NEWARK, N.J. — Sidney Crosby is not, and has never been, what you'd call a very good loser.
I mean he hates losing the way my 7-year-old daughter hates vegetables. It's visceral. Certainly he hates losing more than any athlete I've ever witnessed. It's a large part of what's made him so great for over a decade.
Usually, you won’t see it in his face or hear it in his voice after bitter losses like Tuesday’s in Detroit or last week’s in Brooklyn. But you will see it in his feet. When he’s perturbed -- which has been far too often lately -- he'll clench his toes when he speaks to reporters while sitting at his locker stall. That's how you know.
Now, the guy has done just about everything in his career that any hockey player has ever done. Stanley Cups, World Cups, Olympics, Hart Trophy, Art Ross Trophy, you name it.
But sometimes even he needs a little motivation.
Check out this faceoff against the Devils' Travis Zajac with 4:08 left in what had been a 3-3 game:
That's Zajac rubbing a butt-end into the captain’s chest, apparently under his shoulder pads, too. Thus the reaction. Not a very nice thing to do. But why would Zajac try to provide any incentive for this opponent?

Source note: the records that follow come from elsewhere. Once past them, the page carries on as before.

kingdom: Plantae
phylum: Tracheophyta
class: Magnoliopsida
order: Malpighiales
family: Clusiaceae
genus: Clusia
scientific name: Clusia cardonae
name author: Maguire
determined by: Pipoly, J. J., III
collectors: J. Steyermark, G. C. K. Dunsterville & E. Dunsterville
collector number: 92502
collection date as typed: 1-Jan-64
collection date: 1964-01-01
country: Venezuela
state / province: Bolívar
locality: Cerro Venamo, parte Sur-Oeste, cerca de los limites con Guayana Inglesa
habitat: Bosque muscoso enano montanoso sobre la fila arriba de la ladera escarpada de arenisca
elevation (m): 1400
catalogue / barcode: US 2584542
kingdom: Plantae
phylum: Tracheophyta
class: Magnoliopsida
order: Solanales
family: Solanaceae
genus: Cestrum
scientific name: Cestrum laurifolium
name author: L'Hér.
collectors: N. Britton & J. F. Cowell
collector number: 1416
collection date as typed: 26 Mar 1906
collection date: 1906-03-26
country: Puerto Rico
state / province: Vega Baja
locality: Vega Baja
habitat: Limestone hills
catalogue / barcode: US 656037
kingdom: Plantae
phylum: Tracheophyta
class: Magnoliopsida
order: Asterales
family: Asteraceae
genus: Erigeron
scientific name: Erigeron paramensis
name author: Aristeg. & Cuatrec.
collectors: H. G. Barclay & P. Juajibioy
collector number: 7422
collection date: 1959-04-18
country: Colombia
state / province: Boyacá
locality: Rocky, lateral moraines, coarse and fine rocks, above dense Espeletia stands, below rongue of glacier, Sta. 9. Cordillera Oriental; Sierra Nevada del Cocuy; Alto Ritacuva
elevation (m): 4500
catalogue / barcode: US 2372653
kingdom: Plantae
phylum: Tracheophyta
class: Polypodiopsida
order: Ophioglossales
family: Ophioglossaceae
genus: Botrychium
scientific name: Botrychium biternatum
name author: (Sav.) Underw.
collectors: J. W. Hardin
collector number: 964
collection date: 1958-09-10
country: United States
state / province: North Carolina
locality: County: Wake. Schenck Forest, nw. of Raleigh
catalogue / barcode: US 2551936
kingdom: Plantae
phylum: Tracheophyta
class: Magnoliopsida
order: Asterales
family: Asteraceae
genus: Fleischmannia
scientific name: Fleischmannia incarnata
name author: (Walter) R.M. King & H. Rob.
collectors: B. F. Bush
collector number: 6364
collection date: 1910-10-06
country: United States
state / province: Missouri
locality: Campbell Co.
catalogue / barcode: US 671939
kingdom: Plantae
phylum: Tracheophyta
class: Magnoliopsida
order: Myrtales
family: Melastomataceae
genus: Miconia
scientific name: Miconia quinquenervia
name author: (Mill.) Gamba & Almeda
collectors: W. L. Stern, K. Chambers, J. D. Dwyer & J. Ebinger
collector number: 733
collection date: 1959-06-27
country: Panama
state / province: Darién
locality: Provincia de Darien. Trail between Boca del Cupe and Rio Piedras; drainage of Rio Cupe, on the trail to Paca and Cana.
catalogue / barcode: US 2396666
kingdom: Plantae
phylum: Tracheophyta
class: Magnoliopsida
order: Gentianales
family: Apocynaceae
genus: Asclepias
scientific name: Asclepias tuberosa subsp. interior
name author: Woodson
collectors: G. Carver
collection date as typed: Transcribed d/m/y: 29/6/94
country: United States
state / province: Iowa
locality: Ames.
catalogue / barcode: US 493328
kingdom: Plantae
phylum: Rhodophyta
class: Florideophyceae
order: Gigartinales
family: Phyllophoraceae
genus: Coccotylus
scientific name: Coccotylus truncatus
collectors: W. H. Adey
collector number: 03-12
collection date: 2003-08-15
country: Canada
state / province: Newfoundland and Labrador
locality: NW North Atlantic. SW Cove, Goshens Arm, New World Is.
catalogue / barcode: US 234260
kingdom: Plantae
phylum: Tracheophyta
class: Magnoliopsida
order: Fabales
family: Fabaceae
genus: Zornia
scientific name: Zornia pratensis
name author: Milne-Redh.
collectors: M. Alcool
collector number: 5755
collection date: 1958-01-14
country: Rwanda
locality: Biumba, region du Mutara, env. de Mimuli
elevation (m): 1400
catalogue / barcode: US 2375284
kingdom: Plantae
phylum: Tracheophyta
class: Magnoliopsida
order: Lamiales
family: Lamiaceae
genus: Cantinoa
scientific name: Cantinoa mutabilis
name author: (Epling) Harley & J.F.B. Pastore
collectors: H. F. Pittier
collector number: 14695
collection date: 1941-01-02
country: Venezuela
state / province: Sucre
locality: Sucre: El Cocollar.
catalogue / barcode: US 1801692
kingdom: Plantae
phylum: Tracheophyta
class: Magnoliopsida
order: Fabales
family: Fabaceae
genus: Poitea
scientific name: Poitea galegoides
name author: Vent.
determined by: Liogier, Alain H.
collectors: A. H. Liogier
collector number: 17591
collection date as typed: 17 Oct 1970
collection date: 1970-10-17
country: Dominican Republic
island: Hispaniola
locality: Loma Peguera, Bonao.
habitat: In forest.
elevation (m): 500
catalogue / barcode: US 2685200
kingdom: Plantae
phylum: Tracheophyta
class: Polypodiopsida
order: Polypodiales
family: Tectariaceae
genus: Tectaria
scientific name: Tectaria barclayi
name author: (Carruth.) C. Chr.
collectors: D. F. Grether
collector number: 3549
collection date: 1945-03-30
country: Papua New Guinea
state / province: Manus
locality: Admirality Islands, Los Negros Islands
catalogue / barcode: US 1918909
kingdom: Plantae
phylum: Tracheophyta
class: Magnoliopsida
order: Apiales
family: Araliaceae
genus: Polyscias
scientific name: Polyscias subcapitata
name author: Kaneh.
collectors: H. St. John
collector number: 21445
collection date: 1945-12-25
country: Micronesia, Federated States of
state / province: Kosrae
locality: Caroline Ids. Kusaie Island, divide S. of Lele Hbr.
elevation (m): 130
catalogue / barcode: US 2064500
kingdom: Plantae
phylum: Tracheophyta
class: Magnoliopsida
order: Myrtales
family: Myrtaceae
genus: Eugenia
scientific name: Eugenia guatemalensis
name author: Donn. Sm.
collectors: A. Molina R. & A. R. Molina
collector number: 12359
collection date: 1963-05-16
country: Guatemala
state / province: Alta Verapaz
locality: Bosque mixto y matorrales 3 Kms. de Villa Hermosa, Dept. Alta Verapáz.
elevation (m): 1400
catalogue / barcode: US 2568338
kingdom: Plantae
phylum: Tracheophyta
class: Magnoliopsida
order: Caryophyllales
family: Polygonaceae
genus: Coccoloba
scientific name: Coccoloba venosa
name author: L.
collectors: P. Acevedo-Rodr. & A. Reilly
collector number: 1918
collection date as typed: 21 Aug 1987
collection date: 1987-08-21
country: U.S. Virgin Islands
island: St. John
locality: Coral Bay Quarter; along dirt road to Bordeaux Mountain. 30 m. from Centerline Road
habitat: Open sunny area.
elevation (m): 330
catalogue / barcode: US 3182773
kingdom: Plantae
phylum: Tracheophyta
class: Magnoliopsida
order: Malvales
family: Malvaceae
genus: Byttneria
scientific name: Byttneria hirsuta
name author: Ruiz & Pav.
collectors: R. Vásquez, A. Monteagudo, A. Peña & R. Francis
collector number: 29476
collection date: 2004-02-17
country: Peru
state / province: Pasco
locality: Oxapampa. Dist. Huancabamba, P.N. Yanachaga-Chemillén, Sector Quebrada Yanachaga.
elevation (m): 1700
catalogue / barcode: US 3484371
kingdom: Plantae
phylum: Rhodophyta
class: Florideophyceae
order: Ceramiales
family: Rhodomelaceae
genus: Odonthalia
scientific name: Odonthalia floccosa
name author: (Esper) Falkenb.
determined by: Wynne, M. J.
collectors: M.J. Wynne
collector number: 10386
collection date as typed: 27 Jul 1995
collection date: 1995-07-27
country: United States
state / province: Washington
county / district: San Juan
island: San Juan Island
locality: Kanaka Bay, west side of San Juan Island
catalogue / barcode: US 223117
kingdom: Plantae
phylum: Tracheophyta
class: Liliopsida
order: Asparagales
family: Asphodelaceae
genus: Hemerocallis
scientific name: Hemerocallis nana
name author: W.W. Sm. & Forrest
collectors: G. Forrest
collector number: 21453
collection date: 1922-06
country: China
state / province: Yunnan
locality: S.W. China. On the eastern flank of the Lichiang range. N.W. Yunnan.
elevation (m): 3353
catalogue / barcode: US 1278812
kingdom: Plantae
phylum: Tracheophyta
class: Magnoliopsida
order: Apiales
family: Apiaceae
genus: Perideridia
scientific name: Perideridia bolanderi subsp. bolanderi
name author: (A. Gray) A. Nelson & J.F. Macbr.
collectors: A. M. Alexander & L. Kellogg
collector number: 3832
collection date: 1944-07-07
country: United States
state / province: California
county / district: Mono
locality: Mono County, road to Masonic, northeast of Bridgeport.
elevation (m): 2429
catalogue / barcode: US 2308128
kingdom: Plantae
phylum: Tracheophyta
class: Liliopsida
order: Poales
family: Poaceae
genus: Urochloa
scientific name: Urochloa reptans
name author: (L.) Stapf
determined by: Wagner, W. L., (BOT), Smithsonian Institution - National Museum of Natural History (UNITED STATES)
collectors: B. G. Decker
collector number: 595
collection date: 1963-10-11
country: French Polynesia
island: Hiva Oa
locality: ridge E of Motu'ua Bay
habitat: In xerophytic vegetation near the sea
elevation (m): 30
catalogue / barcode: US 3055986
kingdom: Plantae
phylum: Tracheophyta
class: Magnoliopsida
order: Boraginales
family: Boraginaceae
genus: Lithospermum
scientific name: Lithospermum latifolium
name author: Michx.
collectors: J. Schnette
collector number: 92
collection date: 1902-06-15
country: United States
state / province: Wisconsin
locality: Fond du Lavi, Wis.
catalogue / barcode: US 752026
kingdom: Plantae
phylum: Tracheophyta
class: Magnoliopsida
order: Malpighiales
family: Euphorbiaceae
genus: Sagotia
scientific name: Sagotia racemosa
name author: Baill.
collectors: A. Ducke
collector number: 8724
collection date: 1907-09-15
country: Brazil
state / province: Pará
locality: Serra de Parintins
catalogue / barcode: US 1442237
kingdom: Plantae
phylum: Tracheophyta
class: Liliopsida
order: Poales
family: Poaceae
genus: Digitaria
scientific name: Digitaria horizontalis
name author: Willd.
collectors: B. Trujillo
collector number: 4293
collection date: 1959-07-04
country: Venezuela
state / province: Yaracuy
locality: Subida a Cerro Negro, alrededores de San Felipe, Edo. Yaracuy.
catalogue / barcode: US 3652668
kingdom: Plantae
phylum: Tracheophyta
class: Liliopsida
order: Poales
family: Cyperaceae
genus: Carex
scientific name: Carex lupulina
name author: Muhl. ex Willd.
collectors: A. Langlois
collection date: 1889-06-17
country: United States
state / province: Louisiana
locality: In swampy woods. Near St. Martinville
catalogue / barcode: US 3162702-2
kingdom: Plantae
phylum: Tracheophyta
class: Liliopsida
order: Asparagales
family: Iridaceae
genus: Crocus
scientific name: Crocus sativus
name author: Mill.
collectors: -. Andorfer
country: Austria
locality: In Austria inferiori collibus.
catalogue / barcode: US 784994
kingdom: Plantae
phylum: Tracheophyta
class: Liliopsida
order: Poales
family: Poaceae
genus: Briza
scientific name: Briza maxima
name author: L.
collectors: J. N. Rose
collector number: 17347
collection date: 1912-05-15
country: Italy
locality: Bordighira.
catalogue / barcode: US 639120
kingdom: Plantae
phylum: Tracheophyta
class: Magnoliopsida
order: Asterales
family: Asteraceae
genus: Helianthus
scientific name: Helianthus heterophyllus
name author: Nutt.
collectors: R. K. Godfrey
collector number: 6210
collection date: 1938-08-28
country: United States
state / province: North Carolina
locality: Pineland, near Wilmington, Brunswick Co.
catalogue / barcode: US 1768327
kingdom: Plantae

You wouldn't like Sidney Crosby when he's mad.
“For sure, every time you get hit, you get fired up,” Patric Hornqvist said of the play. “You get in the game quick. I don’t know what happened. But he was fired up after that and he got us the win.”
Yep, Crosby got the last dig on Zajac and and the Devils, preventing New Jersey from completing a season series sweep. The Penguins are now 13-6 in games that end after regulation.
Just 19 seconds into the 3-on-3 session, Kris Letang intercepted the puck and caromed a pass off the boards to Crosby waiting at the far blueline. Crosby skated deliberately down the left side, looked off Bryan Rust, and snapped a shot ... off the right post.
Don't worry, this had a happy ending for the Penguins, because Crosby, as probably only he can do, swatted the rebound out of the air for the 4-3 game-winner:
"I just tried to stay with it," Crosby was saying. "Was fortunate it came back to me."
Fortunate? Maybe.
Crosby's hand-eye coordination is the stuff of legend. Batting pucks out of the air is just what he does. Man, you'd have to go all the way back to, like, eight days ago when he did it last:
"Apparently, in the last few weeks he just wants to score by batting pucks in air," Letang was telling me with a big grin on his face. "Guess baseball season just started and Sid is right on time for that."
That goal above against the Canadiens might have been the finest of the 410 he's scored, or at least on the short list. Crosby followed up that goal with another pretty impressive goal last Sunday against the Flyers with Sean Couturier draped all over him.
But if you're counting, Crosby now has goals in five straight games, matching a season-high, and 28 on the season. Not a bad time of year to get the best player in the world going, eh?
Oh, but why is that last number, 28, important? Again, motivation.
With four games to go in the regular season, assuming he plays in all of them, Crosby should top the 30-goal mark for the eighth time in his career. The only time he's failed to hit the big 3-0 when playing 55 or more games was in 2014-15, or the last full season of the Mike Johnston Era.
Crosby hates to lose. By scoring goals, whether of the highlight reel-variety or not, he gives his team the best chance to win. He did Thursday night and nobody should be surprised by that.
"He’s just an elite player," Mike Sullivan said. "There’s not too many guys who can make those type of plays and he does it time and time again. He thinks the game at such a high level. He’s such a competitor."